Artist

Kaloudis Alexandros (1853 – 1923)

Biography

The painter Alexandros Kaloudis was born in Crete or Athens in 1853 and passed away in Athens in 1923.
He studied for ten years (c. 1875–1885) at the École des Beaux-Arts in Paris under A. Cabanel and Magnan. In 1886, he was appointed as an unsalaried professor of Technical Drawing at the School of Arts in Athens, and from 1903 until 1916, he also taught Elementary Drawing and Shading.
Through an academic, realistic idiom, he rendered his favorite painting genre—still lifes, primarily featuring tabletop arrangements, fruits, and sweets—with exceptional color sensitivity, precise drafting, good lighting, attention to detail, and structural skill.

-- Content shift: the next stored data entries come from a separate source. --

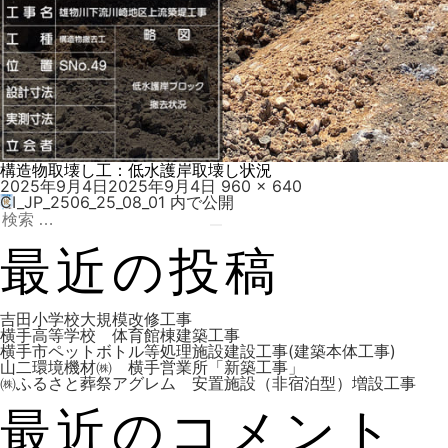
構造物取壊し工：低水護岸取壊し状況
投
フ
2025年9月4日
2025年9月4日
960 × 640
稿
ル
CI_JP_2506_25_08_01
内で公開
投
日:
検
サ
索:
検
イ
索
ズ
最近の投稿
稿
吉田小学校大規模改修工事
横手高等学校 体育館棟建築工事
横手市ペットボトル等処理施設建設工事(建築本体工事)
山二環境機材㈱ 横手営業所「新築工事」
ナ
㈱ふるさと葬祭アグレム 安置施設（非宿泊型）増設工事
最近のコメント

His work aligned with the painterly qualities of Chardin and Fantin-Latour rather than the dazzling verism of Dutch painting, offering a painterly-tactile impression to the viewer and creating an inviting environment of spherical motifs harmonized through complementary colors and intermediate tones.
He participated in group exhibitions in Greece and abroad, including the Paris Salons and the Exposition Universelle (1878), Alexandria (1903), and others. He received an honorary commendation at an exhibition at the Zappeion in Athens in 1888.